Os preços da carne bovina dispararam no mercado atacadista brasileiro nas últimas semanas, em um aumento que não foi acompanhado pelos preços pagos pelo boi gordo e que colocou as margens dos frigoríficos no positivo pela primeira vez em meses.
A situação de mercado, que decorre de uma queda na oferta de carne pela redução de abates, e que poderá durar pelo menos até o fim do ano, beneficia grandes grupos como JBS, Marfrig e Minerva, mas também pequenos e médios abatedouros, disseram especialistas.
Os preços do traseiro bovino com osso, por exemplo, subiram mais de 24% desde o início de agosto, quando atingiram uma mínima de quase dois anos. No mesmo período, o preço de referência para o boi gordo recuou 0,9%, segundo dados do Centro de Estudos Avançados em Economia Aplicada (Cepea).
A margem de comercialização de carne com osso, couro e outros derivados estava em 0,3% no fim de julho, tendo saltado para 21,3% na segunda-feira, de acordo com índice da Scot Consultoria.
“Na maioria dos meses de 2016, os frigoríficos trabalharam com margem abaixo da média”, destacou a analista de mercado Isabella Camargo, da Scot.
A explicação para o aumento do “spread” está na redução dos abates em diversas unidades industriais nos últimos meses, em meio à alta de custos e queda na demanda de carne.
Numa contagem da consultoria Agrifatto, das 281 unidades frigoríficas existentes no país (com inspeção federal), 58 fecharam as portas entre 2015 e 2016.
Também há unidades iniciando férias coletivas ou realizando abates em dias intercalados, destacaram especialistas.
“A queda no abate nos últimos meses enxugou a oferta de carne do mercado”, disse a diretora da Agrifatto, Lygia Pimentel.
Por outro lado, os preços do boi gordo, que chegaram a bater um recorde nominal histórico em abril, não acompanharam a alta da carne, devido à menor demanda pelas indústrias.
Beneficiados
Após meses de margens muito apertadas, o aumento no preço da carne é uma boa notícia para os frigoríficos, mas não traduz-se necessariamente no fim dos problemas do setor.
A redução de atividade em unidades de grandes empresas do setor foi uma solução encontrada para reduzir prejuízos em algumas regiões deficitárias, mas não elimina diversos gastos, como salários.
“A gente não consegue avaliar ainda o custo das plantas paradas. Provavelmente eles vão ter dificuldade de diminuir custo fixo”, disse Lygia Pimentel.
A Marfrig, segundo maior frigorífico de bovinos do país, por exemplo, viu sua unidade Beef (de carne bovina e ovina) reduzir a geração de caixa medida pelo Ebitda (lucro antes de juros, impostos, depreciação e amortização) em 27 por cento no segundo trimestre deste ano, ante 2015, após fechamento de unidades e aperto nas margens operacionais.

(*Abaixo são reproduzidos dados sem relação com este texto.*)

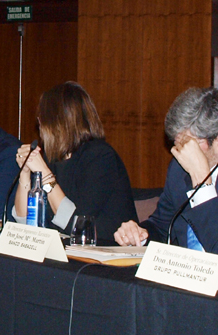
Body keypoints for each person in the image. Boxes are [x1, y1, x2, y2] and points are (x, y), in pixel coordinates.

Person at [113, 87, 218, 264]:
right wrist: (140, 234)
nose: (180, 150)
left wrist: (202, 181)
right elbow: (163, 226)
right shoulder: (179, 167)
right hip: (190, 280)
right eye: (177, 142)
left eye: (189, 143)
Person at [13, 82, 135, 244]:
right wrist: (25, 173)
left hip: (105, 253)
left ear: (56, 121)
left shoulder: (100, 156)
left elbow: (77, 224)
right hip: (67, 251)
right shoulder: (52, 158)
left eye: (42, 117)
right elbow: (23, 222)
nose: (39, 123)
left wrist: (45, 174)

“A redução de margens e volume (de vendas de carne) levou à queda do Ebitda no trimestre”, disse a empresa em seu relatório do segundo trimestre deste ano.
O movimento dos grandes frigoríficos para ajustarem-se ao mercado pode beneficiar as pequenas e médias indústrias, onde há menor ociosidade, disse a analista Agrifatto.

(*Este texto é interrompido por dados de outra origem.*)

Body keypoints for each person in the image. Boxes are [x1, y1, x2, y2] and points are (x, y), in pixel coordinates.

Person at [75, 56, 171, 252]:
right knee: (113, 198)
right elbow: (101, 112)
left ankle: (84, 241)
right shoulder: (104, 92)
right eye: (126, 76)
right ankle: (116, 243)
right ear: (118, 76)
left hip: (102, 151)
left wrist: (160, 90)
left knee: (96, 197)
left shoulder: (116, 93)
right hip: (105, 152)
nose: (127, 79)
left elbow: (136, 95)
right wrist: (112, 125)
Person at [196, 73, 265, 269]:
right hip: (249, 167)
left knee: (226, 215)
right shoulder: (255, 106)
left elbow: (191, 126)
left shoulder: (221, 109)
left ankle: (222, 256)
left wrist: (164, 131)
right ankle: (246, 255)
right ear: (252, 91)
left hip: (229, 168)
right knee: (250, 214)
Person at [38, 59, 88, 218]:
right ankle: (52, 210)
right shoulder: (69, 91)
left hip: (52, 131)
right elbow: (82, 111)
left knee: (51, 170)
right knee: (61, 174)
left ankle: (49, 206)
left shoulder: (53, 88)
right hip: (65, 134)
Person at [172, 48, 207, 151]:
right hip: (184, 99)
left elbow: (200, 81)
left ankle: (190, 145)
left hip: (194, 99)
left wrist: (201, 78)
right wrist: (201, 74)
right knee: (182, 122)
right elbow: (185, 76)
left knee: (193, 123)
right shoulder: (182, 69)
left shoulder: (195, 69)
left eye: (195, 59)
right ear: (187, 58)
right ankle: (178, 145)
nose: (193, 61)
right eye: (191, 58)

Na avaliação da consultoria IEG FNP, as indústrias de pequeno e médio porte podem ganhar espaço no atual cenário.
“Os (grandes) frigoríficos tentam de certa forma regular oferta (de carne), mas ainda existe concorrência… frigoríficos menores começam a ganhar mercado”, disse o diretor técnico da IEG FNP, José Vicente Ferraz.
Segundo ele, cerca de metade do consumo interno de carne bovina do Brasil é abastecido por pequenos e médios frigoríficos.
Varejo
Com os preços no atacado em ascensão, em breve a alta deverá chegar à rede varejista, e a questão é saber quem irá absorver os valores maiores.
Na visão do gerente de Inteligência de Mercado da Minerva Foods, um dos maiores grupos frigoríficos do país, Leonardo Alencar, uma “boa fatia” dos reajustes deverá ficar com os supermercados.
“Talvez o varejo não consiga repassar isso para o consumidor final”, disse ele.
Na visão de Ferraz, da FNP, há pouco espaço para o consumidor final absorver aumento de preços na carne bovina, em meio ao cenário de inflação alta, desemprego e endividamento das famílias. “Agora o maior braço de ferro está sendo entre indústria e varejo”, disse.